Yes, another Batman character, but this one is from the good ole’ Michael Keaton days. What on earth prompted someone to request Catwoman is way beyond my realm of thought – unless she’s the woman on the corner with a bazillion kittens who lives alone and quietly weeps about her life every night – but at least this person chose Michelle Pfeiffer over Halle Berry (don’t argue with me people, we all know old school Catwoman was 10x better than the newer version).




Dwight Schrute

By now, if you’re a regular reader of A MinD in MoTown – so all three of you – you realize my slight disdain love for The Office, thus I simply had to comment on this colorful tattoo. I can admit it’s very well done – kudos to the artist – but Dwight is, well, a moron.

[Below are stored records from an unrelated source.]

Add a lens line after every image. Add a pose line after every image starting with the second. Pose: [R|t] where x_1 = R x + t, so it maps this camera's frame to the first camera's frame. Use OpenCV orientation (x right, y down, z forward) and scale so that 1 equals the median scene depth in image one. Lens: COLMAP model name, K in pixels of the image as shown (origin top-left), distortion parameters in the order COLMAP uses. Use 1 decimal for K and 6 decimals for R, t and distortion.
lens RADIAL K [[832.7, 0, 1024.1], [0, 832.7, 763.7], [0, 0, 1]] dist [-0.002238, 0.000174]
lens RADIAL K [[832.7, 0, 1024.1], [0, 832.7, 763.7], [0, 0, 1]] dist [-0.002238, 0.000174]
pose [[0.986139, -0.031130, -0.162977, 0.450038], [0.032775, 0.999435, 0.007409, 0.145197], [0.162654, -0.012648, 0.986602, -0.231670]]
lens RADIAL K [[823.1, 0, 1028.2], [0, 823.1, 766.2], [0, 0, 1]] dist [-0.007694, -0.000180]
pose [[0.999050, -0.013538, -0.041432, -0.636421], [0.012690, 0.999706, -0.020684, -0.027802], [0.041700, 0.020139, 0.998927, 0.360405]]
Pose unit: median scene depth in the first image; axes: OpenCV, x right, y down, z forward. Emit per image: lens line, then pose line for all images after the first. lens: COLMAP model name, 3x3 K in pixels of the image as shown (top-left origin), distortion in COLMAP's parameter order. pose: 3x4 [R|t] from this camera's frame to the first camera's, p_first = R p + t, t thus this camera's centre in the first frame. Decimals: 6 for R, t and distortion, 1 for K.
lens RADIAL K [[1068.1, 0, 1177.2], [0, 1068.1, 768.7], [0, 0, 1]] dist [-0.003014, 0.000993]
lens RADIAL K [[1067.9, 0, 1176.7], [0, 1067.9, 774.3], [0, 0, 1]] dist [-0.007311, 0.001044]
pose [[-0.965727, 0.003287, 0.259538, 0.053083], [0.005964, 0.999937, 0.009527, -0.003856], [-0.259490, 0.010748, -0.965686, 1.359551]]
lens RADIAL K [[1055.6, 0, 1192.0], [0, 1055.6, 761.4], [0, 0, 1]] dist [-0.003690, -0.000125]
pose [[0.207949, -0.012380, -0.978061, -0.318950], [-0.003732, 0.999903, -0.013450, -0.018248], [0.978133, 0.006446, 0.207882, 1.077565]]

I may not be a fan of the show, yet I’ve watched enough to realize this tidbit and the reasoning behind anyone choosing this portrayal as a permanent bodily emblem is far outside any comprehension whatsoever.



There are so many more tattoos I could share with you – someone’s “Bills” (that’d be Murray and Cosby), the Gerber Baby, way too many Eddie Munsters, some Mr. Bean, the ink-version of Scarlett Johansson, a bottle of Heinz 57 ketchupNapoleon Dynamite, Corey Feldman (why oh why!?), and one titled “Einstein Jesus” – but that’s simply going to take far more time and effort than I’m willing to put forward at the moment (so click the links).

…Did I mention the full-back advertisement for The Shawshank Redemption? No? Oops.

I suppose these tattoos truly prove the options are endless when permanently etching an image onto your skin. And while these were all created with amazing accuracy and detail – no lie, almost all of them are rather beautiful – I still cannot help but ask “why?” for each. I just hope the proud owner’s of these works of art aren’t banging their heads against the wall, questioning their own motives 50 years from now when armpiece Rodney Dangerfield has even more wrinkles.